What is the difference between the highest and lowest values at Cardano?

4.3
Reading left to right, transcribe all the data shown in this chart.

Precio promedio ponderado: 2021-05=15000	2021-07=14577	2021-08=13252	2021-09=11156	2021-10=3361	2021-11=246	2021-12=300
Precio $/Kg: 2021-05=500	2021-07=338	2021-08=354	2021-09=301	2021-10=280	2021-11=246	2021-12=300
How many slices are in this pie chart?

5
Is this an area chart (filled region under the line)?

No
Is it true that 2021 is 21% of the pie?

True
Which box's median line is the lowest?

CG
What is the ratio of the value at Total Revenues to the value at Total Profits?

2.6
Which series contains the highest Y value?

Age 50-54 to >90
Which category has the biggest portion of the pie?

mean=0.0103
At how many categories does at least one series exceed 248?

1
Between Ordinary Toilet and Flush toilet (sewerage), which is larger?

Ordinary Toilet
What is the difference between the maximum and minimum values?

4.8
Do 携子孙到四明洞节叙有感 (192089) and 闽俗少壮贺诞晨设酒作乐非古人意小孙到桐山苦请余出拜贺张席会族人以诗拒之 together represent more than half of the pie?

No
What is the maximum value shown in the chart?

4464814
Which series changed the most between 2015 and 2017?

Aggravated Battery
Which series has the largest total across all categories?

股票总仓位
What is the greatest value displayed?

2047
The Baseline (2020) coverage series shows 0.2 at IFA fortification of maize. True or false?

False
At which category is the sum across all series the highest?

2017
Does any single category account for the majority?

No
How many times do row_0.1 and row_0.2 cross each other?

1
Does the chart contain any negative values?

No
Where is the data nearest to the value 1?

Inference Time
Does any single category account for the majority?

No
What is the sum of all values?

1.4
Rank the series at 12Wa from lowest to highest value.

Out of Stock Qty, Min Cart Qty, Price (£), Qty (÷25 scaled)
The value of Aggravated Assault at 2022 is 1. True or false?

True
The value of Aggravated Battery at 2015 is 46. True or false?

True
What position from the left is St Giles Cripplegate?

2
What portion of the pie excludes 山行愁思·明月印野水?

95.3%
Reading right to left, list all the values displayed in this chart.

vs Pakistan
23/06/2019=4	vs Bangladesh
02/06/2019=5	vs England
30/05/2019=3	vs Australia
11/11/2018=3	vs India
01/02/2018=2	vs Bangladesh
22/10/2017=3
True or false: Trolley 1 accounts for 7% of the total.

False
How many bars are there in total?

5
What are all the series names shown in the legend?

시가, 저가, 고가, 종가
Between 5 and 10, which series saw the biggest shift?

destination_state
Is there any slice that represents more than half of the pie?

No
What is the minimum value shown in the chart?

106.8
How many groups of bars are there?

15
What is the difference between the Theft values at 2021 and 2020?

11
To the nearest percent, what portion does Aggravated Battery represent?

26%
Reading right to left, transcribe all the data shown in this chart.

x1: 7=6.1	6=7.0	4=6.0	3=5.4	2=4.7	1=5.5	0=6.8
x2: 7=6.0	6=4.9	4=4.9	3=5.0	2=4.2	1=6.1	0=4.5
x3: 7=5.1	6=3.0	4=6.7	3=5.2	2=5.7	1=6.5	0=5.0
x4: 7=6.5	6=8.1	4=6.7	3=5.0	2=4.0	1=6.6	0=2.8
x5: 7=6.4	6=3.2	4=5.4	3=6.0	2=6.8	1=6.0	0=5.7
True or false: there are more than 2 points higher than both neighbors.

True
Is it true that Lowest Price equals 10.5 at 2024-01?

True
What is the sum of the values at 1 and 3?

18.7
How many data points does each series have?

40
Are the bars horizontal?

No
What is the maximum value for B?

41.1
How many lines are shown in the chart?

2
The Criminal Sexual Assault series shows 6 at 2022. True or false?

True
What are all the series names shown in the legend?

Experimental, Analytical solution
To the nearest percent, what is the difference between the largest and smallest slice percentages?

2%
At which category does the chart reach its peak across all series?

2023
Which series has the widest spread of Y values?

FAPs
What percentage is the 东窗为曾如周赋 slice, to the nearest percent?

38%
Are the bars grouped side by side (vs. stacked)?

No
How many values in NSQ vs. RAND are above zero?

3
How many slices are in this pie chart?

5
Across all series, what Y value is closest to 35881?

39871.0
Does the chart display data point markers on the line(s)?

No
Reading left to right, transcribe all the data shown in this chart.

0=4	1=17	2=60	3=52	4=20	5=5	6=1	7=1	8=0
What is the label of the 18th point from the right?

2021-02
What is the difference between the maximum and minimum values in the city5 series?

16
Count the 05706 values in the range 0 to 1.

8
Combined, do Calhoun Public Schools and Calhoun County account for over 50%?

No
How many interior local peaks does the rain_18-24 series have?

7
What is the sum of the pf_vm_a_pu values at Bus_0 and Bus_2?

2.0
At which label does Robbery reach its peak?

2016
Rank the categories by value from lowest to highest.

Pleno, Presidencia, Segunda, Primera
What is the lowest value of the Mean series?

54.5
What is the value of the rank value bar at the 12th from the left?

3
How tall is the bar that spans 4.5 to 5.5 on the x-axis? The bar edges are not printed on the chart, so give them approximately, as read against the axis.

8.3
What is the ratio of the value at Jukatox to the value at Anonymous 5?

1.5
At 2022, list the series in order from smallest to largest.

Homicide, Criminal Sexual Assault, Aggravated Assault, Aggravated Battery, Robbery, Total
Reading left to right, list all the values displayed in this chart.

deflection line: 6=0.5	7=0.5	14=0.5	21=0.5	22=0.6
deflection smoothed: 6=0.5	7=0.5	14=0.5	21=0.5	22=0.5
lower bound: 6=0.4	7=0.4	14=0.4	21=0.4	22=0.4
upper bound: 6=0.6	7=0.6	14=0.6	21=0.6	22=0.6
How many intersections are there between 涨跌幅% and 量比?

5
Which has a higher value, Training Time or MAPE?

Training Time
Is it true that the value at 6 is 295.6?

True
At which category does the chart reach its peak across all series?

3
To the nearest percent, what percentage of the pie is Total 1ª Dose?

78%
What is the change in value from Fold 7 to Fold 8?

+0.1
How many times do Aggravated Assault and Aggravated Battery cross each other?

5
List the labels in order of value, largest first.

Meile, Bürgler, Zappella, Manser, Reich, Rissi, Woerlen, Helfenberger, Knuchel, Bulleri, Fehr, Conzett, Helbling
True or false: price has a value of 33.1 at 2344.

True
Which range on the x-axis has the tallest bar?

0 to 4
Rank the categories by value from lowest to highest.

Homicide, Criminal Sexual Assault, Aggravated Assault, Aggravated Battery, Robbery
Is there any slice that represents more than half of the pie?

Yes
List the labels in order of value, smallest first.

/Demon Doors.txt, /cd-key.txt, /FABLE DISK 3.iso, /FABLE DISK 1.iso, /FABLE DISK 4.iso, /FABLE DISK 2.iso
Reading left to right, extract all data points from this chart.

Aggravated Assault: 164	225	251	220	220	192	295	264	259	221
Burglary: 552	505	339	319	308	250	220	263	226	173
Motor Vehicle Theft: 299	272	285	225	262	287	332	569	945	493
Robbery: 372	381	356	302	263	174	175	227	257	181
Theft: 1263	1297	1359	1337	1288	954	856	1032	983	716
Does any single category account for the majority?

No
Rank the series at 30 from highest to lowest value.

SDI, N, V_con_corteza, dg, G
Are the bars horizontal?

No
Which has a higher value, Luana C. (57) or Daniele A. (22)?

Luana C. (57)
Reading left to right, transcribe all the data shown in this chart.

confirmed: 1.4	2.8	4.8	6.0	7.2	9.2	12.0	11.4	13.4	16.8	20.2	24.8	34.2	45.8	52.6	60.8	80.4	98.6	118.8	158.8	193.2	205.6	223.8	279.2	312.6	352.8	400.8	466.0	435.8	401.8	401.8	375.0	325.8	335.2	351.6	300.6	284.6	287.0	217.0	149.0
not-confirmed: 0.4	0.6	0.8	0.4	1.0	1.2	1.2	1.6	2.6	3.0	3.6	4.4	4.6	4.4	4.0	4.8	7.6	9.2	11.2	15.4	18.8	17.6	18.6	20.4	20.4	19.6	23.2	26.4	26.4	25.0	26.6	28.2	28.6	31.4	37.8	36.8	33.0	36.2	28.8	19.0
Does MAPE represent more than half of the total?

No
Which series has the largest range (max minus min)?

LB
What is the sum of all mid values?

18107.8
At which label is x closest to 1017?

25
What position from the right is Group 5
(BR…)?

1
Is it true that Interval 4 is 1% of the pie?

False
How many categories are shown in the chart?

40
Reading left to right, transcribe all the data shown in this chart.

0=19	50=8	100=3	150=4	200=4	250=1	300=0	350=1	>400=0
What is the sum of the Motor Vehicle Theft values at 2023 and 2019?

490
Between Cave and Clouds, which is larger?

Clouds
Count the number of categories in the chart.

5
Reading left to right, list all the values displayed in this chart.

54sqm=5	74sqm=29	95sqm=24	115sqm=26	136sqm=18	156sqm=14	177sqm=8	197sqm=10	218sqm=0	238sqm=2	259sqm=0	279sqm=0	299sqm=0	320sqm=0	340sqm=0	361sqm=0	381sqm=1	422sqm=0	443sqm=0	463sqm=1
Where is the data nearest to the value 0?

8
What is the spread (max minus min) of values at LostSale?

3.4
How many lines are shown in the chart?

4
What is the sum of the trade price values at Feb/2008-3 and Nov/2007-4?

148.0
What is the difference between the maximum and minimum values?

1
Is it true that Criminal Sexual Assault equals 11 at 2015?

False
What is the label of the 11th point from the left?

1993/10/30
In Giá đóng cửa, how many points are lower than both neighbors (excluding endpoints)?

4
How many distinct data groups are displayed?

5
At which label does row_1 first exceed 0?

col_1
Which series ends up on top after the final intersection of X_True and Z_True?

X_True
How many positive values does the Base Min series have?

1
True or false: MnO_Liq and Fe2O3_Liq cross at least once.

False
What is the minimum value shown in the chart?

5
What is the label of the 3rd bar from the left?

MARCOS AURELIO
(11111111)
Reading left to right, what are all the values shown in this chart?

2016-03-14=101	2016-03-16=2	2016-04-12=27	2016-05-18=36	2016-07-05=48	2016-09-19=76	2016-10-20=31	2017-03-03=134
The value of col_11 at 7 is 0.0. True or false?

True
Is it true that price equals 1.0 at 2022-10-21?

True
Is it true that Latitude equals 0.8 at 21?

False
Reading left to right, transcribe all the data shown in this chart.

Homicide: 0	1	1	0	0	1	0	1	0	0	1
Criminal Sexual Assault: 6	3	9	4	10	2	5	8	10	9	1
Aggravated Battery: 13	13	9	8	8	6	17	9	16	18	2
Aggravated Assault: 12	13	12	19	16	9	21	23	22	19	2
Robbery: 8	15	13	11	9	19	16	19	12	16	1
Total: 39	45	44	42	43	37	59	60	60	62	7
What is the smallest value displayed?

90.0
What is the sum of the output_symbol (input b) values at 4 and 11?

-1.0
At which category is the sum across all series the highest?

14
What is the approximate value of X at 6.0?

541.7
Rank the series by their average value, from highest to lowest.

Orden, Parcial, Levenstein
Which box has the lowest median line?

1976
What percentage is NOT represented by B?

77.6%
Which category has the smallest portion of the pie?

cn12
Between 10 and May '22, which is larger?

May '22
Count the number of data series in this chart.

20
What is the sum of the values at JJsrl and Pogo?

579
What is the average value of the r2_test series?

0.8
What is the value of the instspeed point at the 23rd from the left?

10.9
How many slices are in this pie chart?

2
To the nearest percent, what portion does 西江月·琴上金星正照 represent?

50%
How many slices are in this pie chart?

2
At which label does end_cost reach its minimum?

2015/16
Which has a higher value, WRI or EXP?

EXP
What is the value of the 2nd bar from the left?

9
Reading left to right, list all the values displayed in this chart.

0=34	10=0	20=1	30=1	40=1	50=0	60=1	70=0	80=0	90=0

● ● ● ● ●

*Problem to work on:* Give the lines of the items as a JSON list of strings, one string per line and blank lines omitted, starting with the first line of the items and continuing through the line containing "What is the greatest value displayed?". Include that final line and nothing beyond it.

*Task result:*
[
  "What is the difference between the highest and lowest values at Cardano?",
  "4.3",
  "Reading left to right, transcribe all the data shown in this chart.",
  "Precio promedio ponderado: 2021-05=15000\t2021-07=14577\t2021-08=13252\t2021-09=11156\t2021-10=3361\t2021-11=246\t2021-12=300",
  "Precio $/Kg: 2021-05=500\t2021-07=338\t2021-08=354\t2021-09=301\t2021-10=280\t2021-11=246\t2021-12=300",
  "How many slices are in this pie chart?",
  "5",
  "Is this an area chart (filled region under the line)?",
  "No",
  "Is it true that 2021 is 21% of the pie?",
  "True",
  "Which box's median line is the lowest?",
  "CG",
  "What is the ratio of the value at Total Revenues to the value at Total Profits?",
  "2.6",
  "Which series contains the highest Y value?",
  "Age 50-54 to >90",
  "Which category has the biggest portion of the pie?",
  "mean=0.0103",
  "At how many categories does at least one series exceed 248?",
  "1",
  "Between Ordinary Toilet and Flush toilet (sewerage), which is larger?",
  "Ordinary Toilet",
  "What is the difference between the maximum and minimum values?",
  "4.8",
  "Do 携子孙到四明洞节叙有感 (192089) and 闽俗少壮贺诞晨设酒作乐非古人意小孙到桐山苦请余出拜贺张席会族人以诗拒之 together represent more than half of the pie?",
  "No",
  "What is the maximum value shown in the chart?",
  "4464814",
  "Which series changed the most between 2015 and 2017?",
  "Aggravated Battery",
  "Which series has the largest total across all categories?",
  "股票总仓位",
  "What is the greatest value displayed?"
]